##### Text extract #####

That challenge seems to be more about speech command recognition (isolated words). They supply 1 second long recordings of 30 short words.
> There are only 12 possible labels for the Test set: yes, no, up, down, left, right, on, off, stop, go, silence, unknown.
This won’t work for large vocabulary continuous speech recognition, which is what you want if you want to transcribe podcasts, phone calls, or generally human-to-human, spoken interactions.
I made an embarrassing amount of money back when I was a consultant, just helping people get Kaldi working in their production environments or small tweaks to the models. I really don't consider it viable unless you're in the field, and it's especially not viable in a production environment.
Totally agree on that. For example, imho it is getting a bit ridiculous that Linux has a driver for just about any text-input device out there, except speech.
Thanks so much for this! The effort to package this model must have been significant. As awesome as it is to see source code implementations, being able to pip install a pretrained model is even better. I hope others emulate this!
1997: Nobody believes the NSA is listening to phone calls. Netscape is rich. China barely has the internet.
2017: Kids can run real time E1+ voice transcription systems made exclusively of free software on commodity gaming hardware. Bizarrely, the dominant implementation is based upon the "free" browser community Mozilla, based upon work released by a "don't be evil" global megacorporation, but they are reduced to imitating China to get there.
I’m tempted to just ignore this troll but this is highly uninformed. There’s nothing “dominant” about this implementation or the DeepSpeech architecture in general. And just to address the Sinophobia at the end of your post: the Deep Speech papers were published by Baidu’s Silicon Valley lab, not “China.”
Haha, what the hell? How did you interpret the comment like that? It was a jovial reference to how times change. For the record, I like China, I live here, I've spent most of my adult life here! Chill out :)
PS. With respect to "There’s nothing “dominant” about this implementation or the DeepSpeech architecture in general." the use of dominant was really poetic license in support of the line of amusement, but in fact I'm not aware of a more popular open source transcription system by Github stars ... are you? As for China != Baidu SV, I actually find it even more bizarre that they would develop such algorithms in such a foreign environment.
It might have to do with their one party political system, heavy censorship, thousands of executions each year, and persecution of reporters and political opposition.
This happens on a smaller scale in the US as well, not to mention the flagrant wars waged on other countries as well as brutalizing their own black and Hispanic population through the justice system and underpaid labor, yet people here dont generally paint a broad brush to claim the US is evil. They understand its a complex place with nuance. The same naunce should be afforded to China.
Was I supposed to flag the parent comment? Perhaps instead of attacking well-meaning people for observing problems, you should focus on solving the problem.
I do not really see how a system kernel has any bearing on consumer desktop environments. Meanwhile, open-source web-browsers surpassed IE, Android is nominally open-source and so far runs on a heavily modified linux ...
It only works on "short", about 5 seconds or so, audio clips. (We should have documented this better, but I just put in a PR adding this to the documentation.)

##### Information shown #####

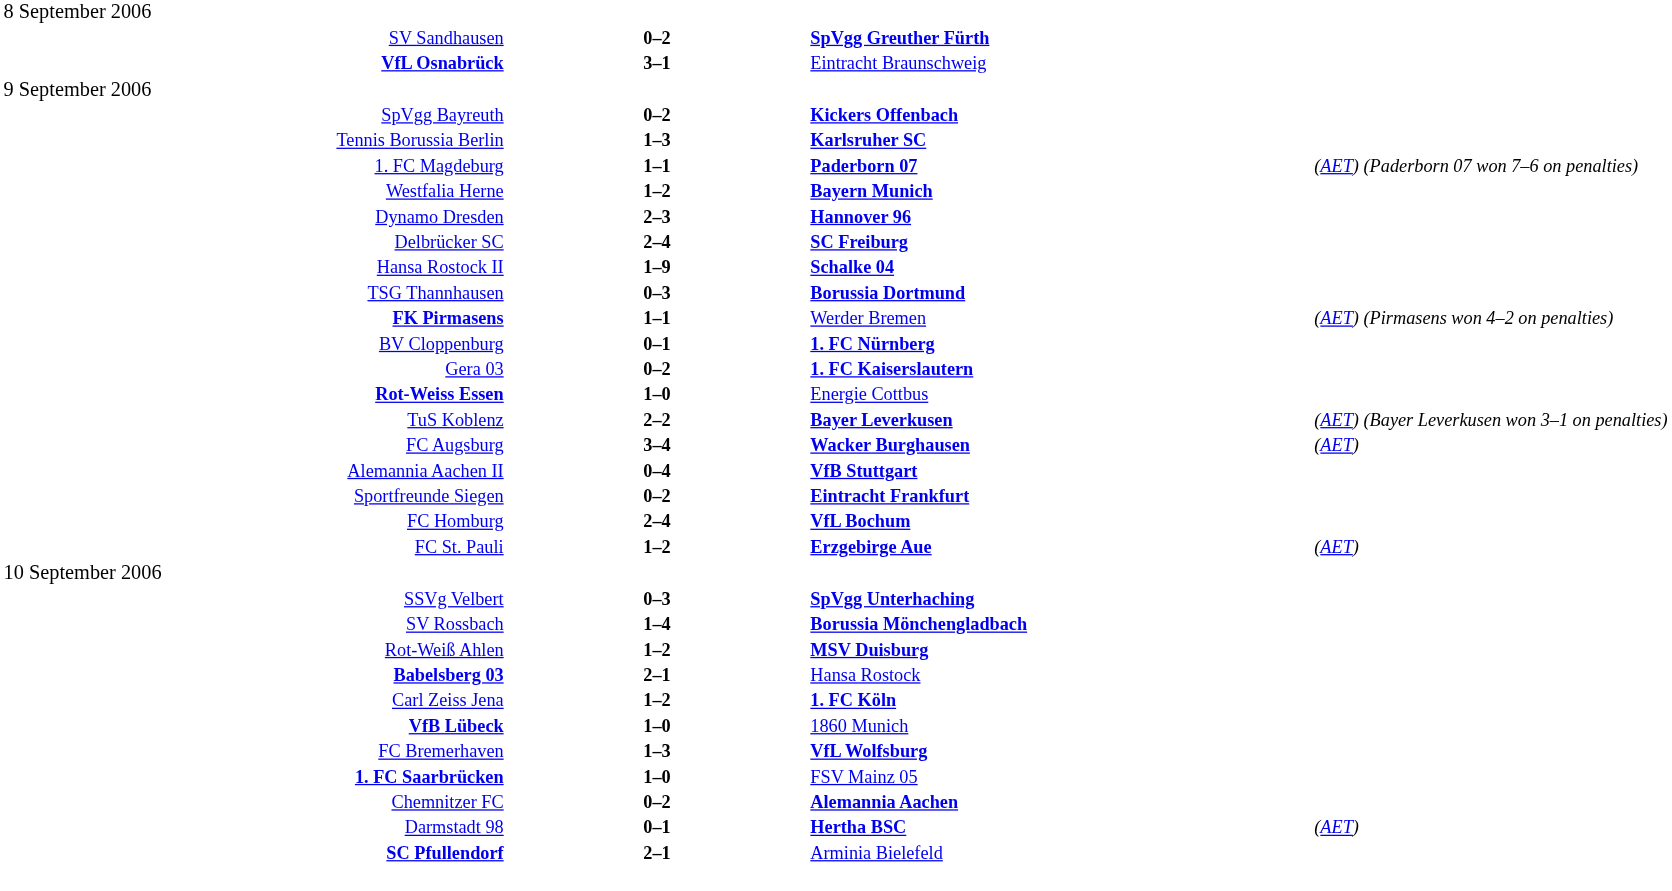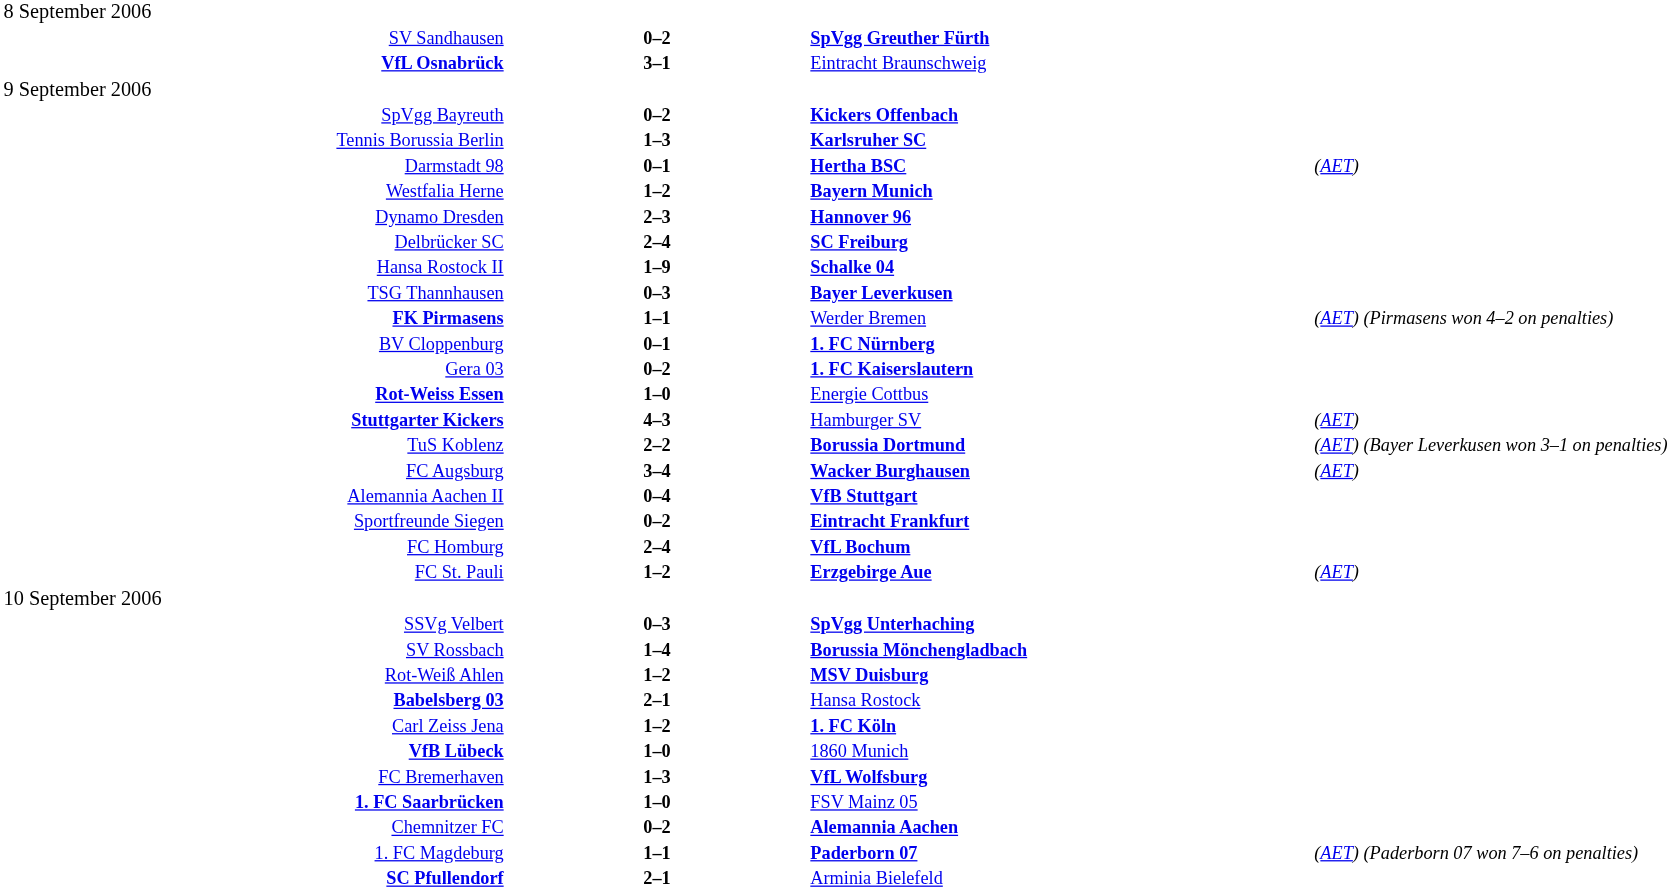rows swapped: 1. FC Magdeburg <-> Darmstadt 98
TSG Thannhausen | column 3: Borussia Dortmund -> Bayer Leverkusen
+ row: Stuttgarter Kickers | 4–3 | Hamburger SV | (AET)
TuS Koblenz | column 3: Bayer Leverkusen -> Borussia Dortmund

#####

Given problem 1 ▸ From the speech recognition thread, list every Test set label that names a direction.
Given problem 2 ▸ According to the speech recognition thread, how long are the recordings supplied for the challenge?
Given problem 3 ▸ Continue the speech recognition thread with the next comment, following its last post.

Expected output 1 ▸ up, down, left, right

Expected output 2 ▸ They are 1 second long.

Expected output 3 ▸
However, you can use voice activity detection (VAD), for example webrtcvad from PyPI, to chop long audio into smaller bits that are able to be digested.
Maybe we should just put VAD in the client and have this occur automatically?
Personally, I'd love to see that as part of the client.
Just this week I started looking into how I could generate transcripts for a bunch of videos. Even if the transcripts aren't perfect, it helps with tagging and searching through large video collections that include certain keywords.
Sadly, I didn't have any luck with local solutions. I managed to generate a few transcripts using GCP's Cloud Speech API with minimal hassle, but I'd much prefer to do it locally.
I was planning on trying this out later today, and had already downloaded the Common Voice corpus. Having to add another step to break up the input into smaller chunks probably isn't a huge deal, but I wouldn't have known what tool to use in order to achieve that.
Do you know of any comparisons between various speech-to-text tools? I've avoided commercial tools so far because I'm hesitant to drop $250+ just for playing around, but I'd be interested in seeing if they're truly superior to existing open alternatives.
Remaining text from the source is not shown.